Op 20 mei 2002 verliet Oost-Timor gehavend het nest der rafelrandjes en vestigde zich als etymologische matroesjka tussen de onafhankelijke landen. Onderneem je zo’n stap, dan moet je wel wat unique selling points hebben om zichtbaar te zijn tussen alle reuzen waarmee je je omringt. En wij verklappen alvast, die hebben ze wel in Oost-Timor. Soms met veel trots, soms met tegenzin.
Hoe het ze sindsdien vergaat? Laten we zeggen, met vallen en opstaan. Maar in deze oogverblindend mooie hoek van de wereld zijn wij erg blij dat de landkaart naast een paar reuzen ook bestaat uit wat kleintjes. Nog mooie varaantjes hier?

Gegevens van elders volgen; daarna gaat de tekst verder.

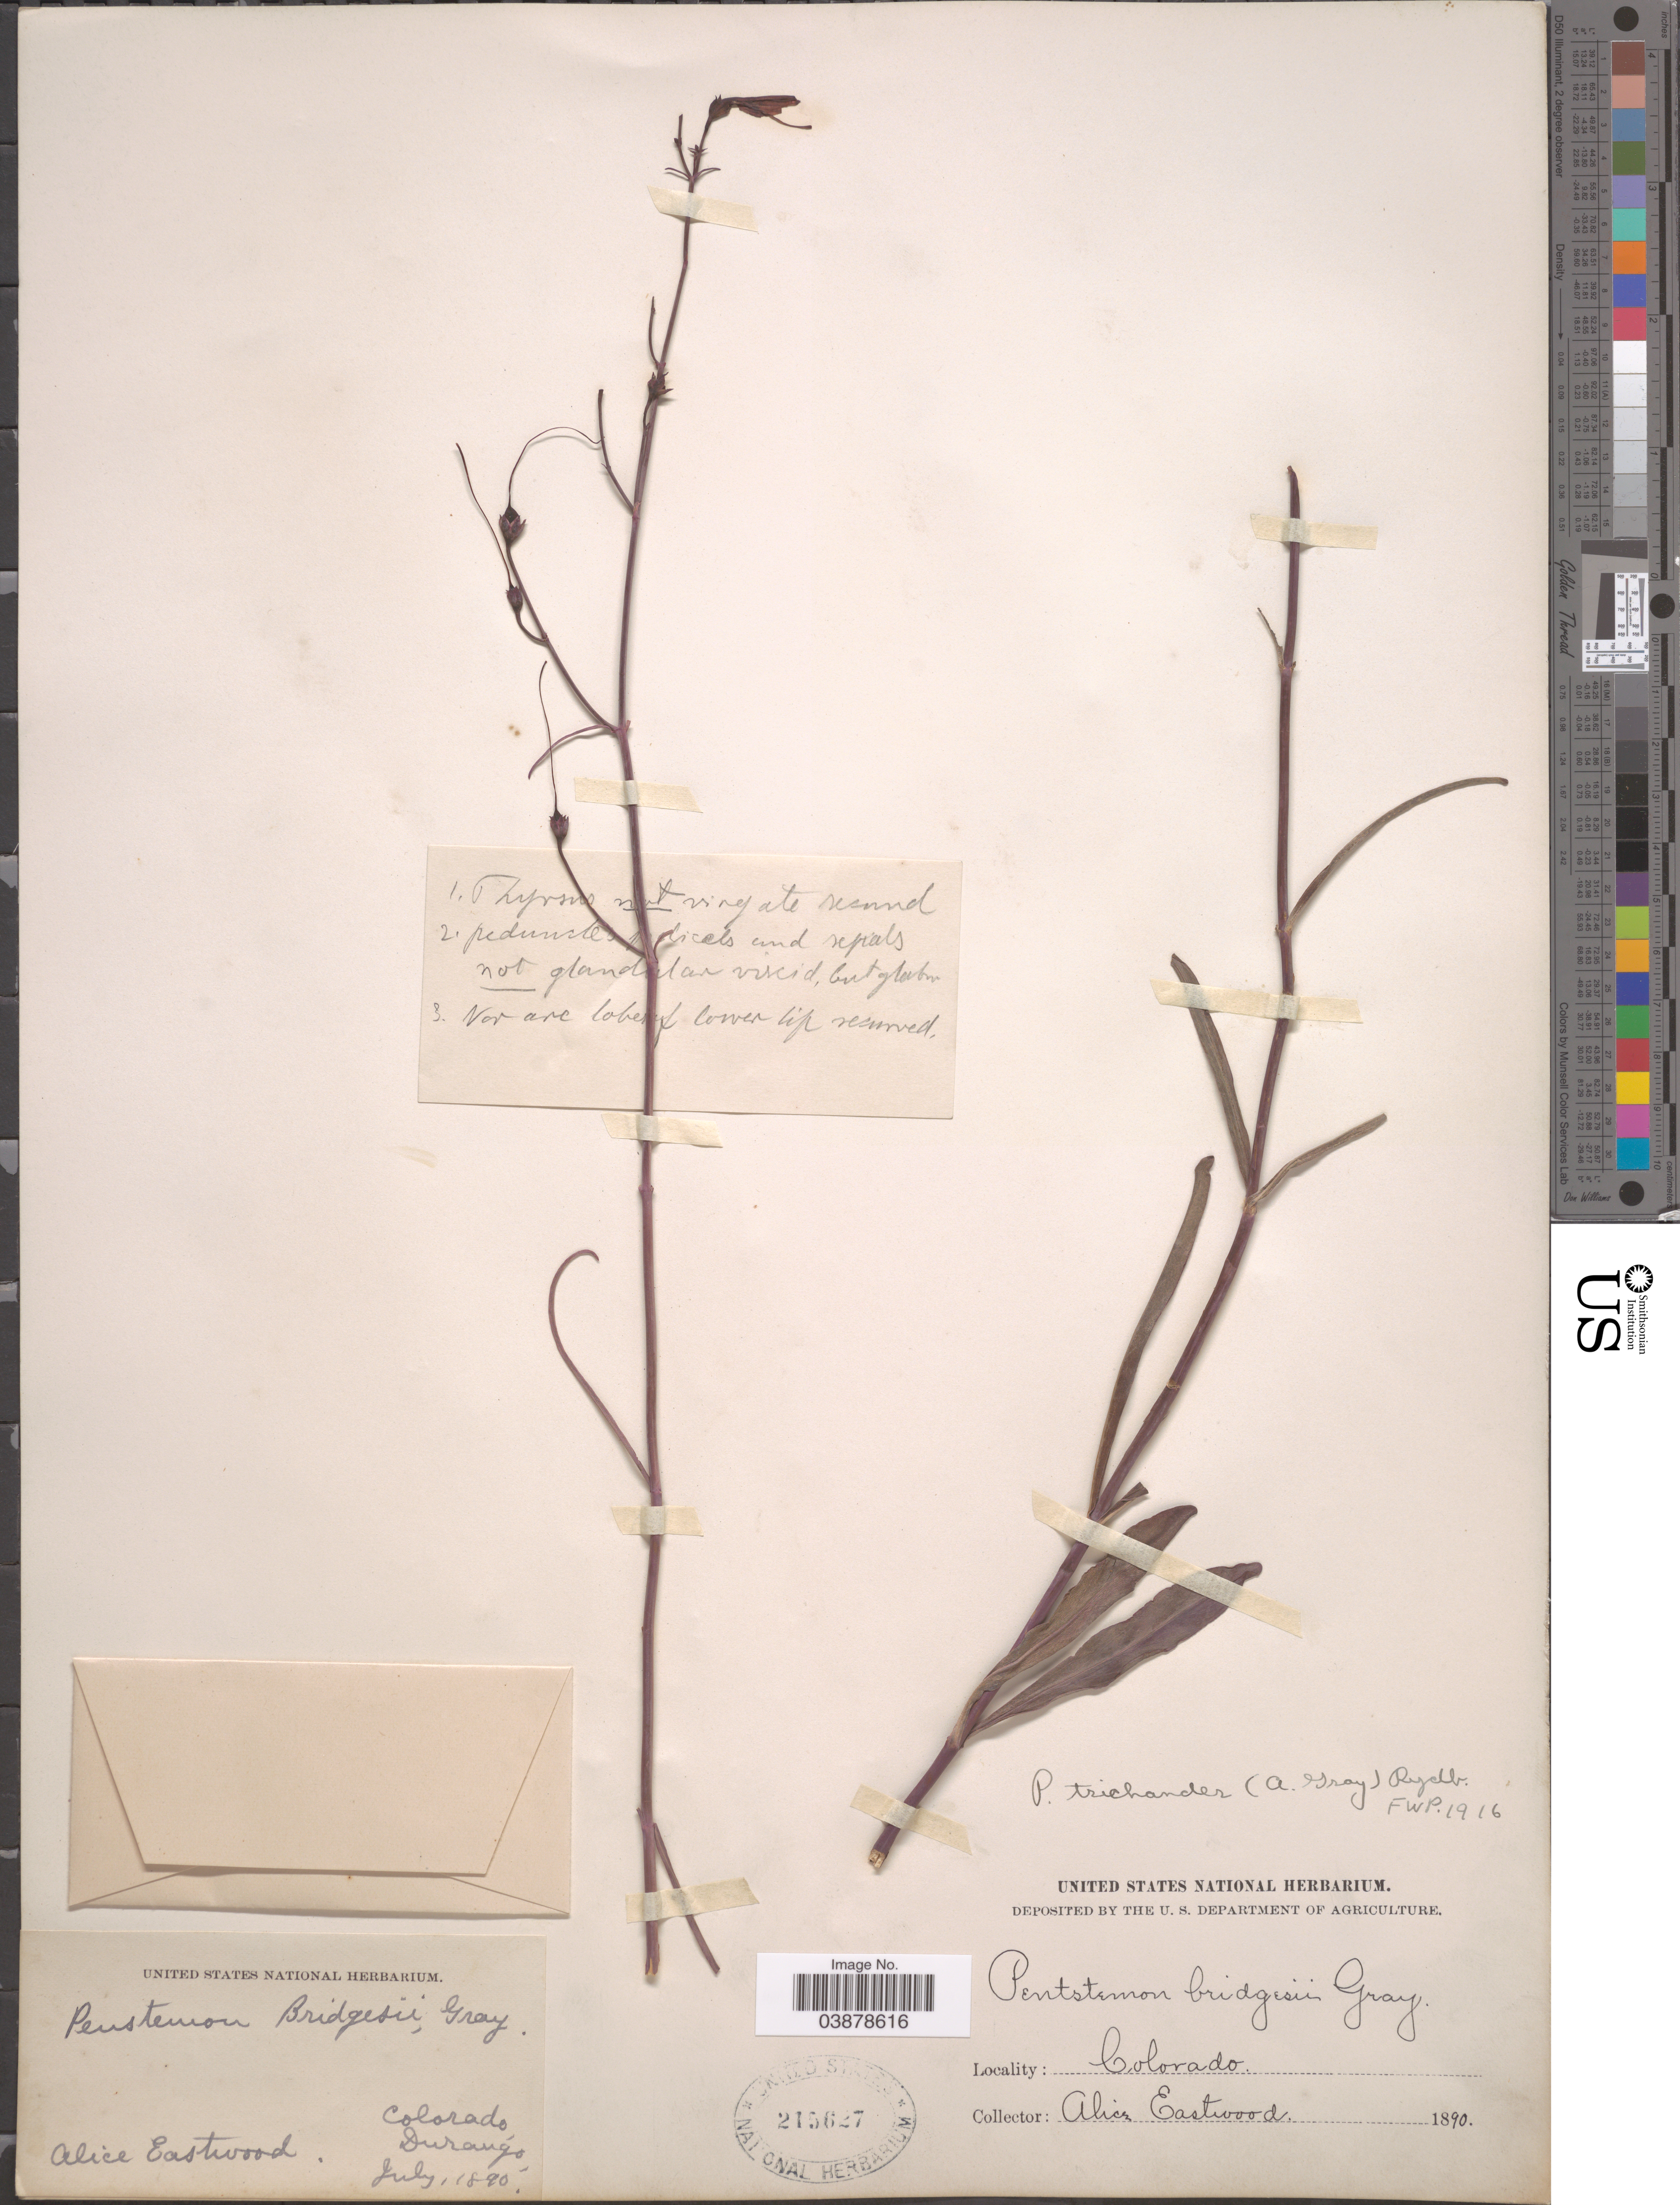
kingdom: Plantae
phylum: Tracheophyta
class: Magnoliopsida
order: Lamiales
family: Plantaginaceae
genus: Penstemon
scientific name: Penstemon trichander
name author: (A. Gray) Rydb.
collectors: A. Eastwood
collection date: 1890-07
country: United States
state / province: Colorado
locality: Durango.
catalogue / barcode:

Oppervlakte: Een derde van Nederland.
Ongeveer net zo groot als: Montenegro.
Aantal inwoners: 1,5 miljoen.
Hoofdstad: Dili.
Andere steden: zijn er niet echt.
Valuta: Muntjes: de centavo. Briefjes: de Amerikaanse dollar.
Religie: Héél katholiek.
Taal: Portugees en Tetun.
Meest voorkomende achternamen: Soares, Guterres, Pereira, da Costa, Jimenes.
Vlag: Rode vlag, met links een gele driehoek, met daarin een zwarte driehoek, met daarop een witte ster.